The right-wing noise machine is all atwitter about the decision by the Dr. Seuss estate to stop selling six books that it decided included racial and ethnic stereotypes that are “hurtful and wrong.” It’s all part of the ginned up outrage over so-called “cancel culture.”
But over the years, it’s been right-wing zealots who have tried to ban some of the most popular books for children and young adults. Here are some examples:
THE HARRY POTTER SERIES
Some of the most prominent right-wing evangelicals __ including Focus on the Family’s James Dobson, Pat Robertson and Jerry Falwell _ attacked J.K. Rowling’s Harry Potter books because of the references to magic and witchcraft, curses and spells and characters using “nefarious means” to attain their goals.
Some Christian fundamentalists tried to ban the books from public schools and libraries. In December 2001, the pastor of Christ Community Church in Alamogordo, New Mexico, denounced Rowling’s works as a “masterpiece of Satanic deception” as parishioners burned dozens of Harry Potter books and other literature they found offensive.
”A WRINKLE IN TIME”
Madeleine L’Engle’s book has been frequently challenged by religious conservatives. In 1985, a parents’ group at an elementary school in Polk City, Florida, tried but failed to get the book banned on the grounds that it “opposes Christian beliefs and teaches occult practices.

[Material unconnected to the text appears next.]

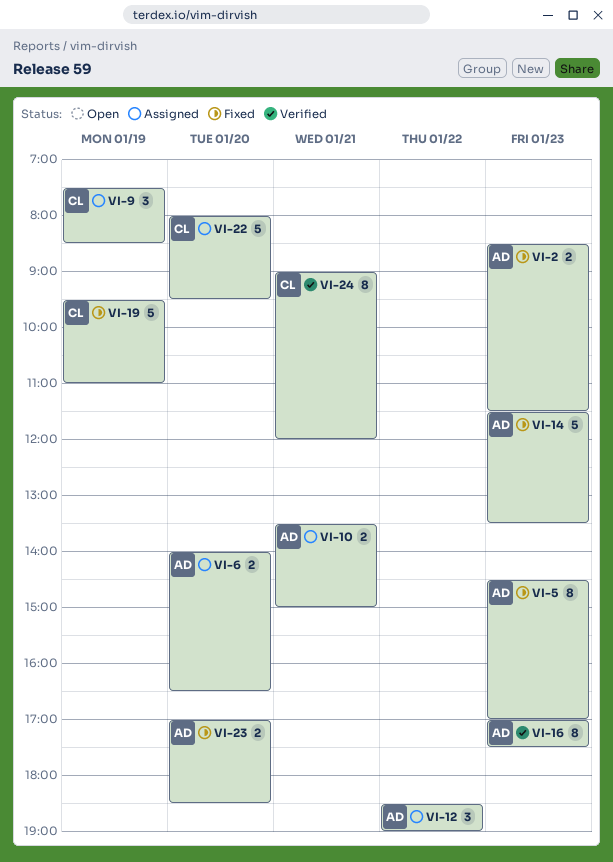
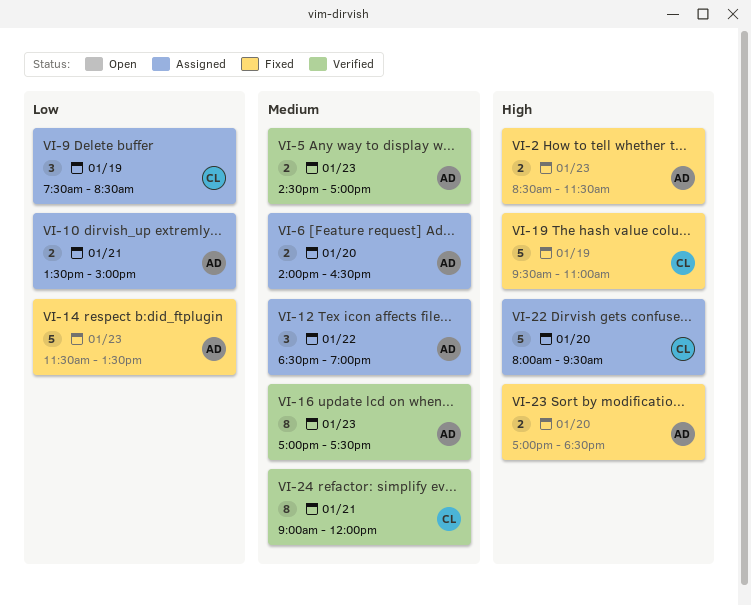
VI-5, status: Fixed -> Verified
VI-5, estimate: 8 -> 2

In an interview with the New York Times in 2001, L’Engle said, “It seems people are willing to damn the book without reading it. Nonsense about witchcraft and fantasy. First I felt horror, then anger, and finally I said, ‘Ah the hell with it.’ It’s great publicity, really.”
”THE LORAX” by DR. SEUSS
Did you think the right would give Dr. Seuss a pass? In 1989, a public school in Laytonville, California, banned “The Lorax” after a group of parents bought a newspaper ad to complain that teachers were brainwashing their children with the Dr. Seuss book to think negatively about mass logging.
The National Wood Flooring Manufacturers’ Association actually put out an illustrated parody of “The Lorax” titled “The Truax” in an effort to show children the need for foresting.
”CHARLOTTE’S WEB” and “WINNIE THE POOH”
A parent’s group in Kansas in 2005-2006 tried to get both “Charlotte’s Web” and “Winnie the Pooh” banned because they considered the talking animals in both books to be a religious abomination, an “insult to God.”
”AND TANGO MAKES THREE”
Christian conservatives have called for the banning of any children’s book considered to have LGBTQ content, such as “A Day in the Life of Marlon Bundo” and “I Am Jazz.”
The American Library Association said that from 2006 to 2010, the most frequently challenged book was “And Tango Makes Three,” a 2005 children’s picture book written by a gay couple Peter Parnell and Justin Richardson and illustrated by Henry Cole.
It’s based on a true story about two male penguins at the Central Park Zoo who are given an egg which they help hatch and then together raise the female chick named Tango. It stirred outrage among the religious right in culture war debates over same-sex marriage, adoption and homosexuality in animals.
Focus on the Family education analyst Candi Cushman denounced the penguin love story: “It’s very misleading, and it’s a very disingenuous, inaccurate way to promote a political agenda to little kids.”
“ANNE FRANK: THE DIARY OF A YOUNG GIRL”
Surprisingly the poignant diary of a young Jewish girl who spent two years hiding from the Nazis with her family and others in a cramped secret annex in an Amsterdam office building often shows up on banned book lists. A Virginia school banned the diary because of its “sexual content and homosexual themes.” In 1983, four members of the Alabama State Textbook Committee called for the book's rejection because it is "a real downer."
”WHERE’S WALDO?”
According to the American Library Association, “Where’s Waldo” was one of the most frequently challenged books in the 1990s. So what was the problem? The original 1987 edition was actually banned in some places because of a topless female sunbather in the beach scene. The side of her breast measuring 1/16 of an inch could be seen. In later editions of the book, the sunbather was given a bathing suit top.
”BROWN BEAR, BROWN BEAR, WHAT DO YOU SEE?
Only in Texas. The Texas State Board of Education briefly banned this classic illustrated children’s book in 2010 because of a case of mistaken identity. It confused its author, Bill Martin Jr., with philospher Bill Martin, author of such books as “Ethical Marxism: The Categorical Imperative of Liberation.” The two Martins were not related.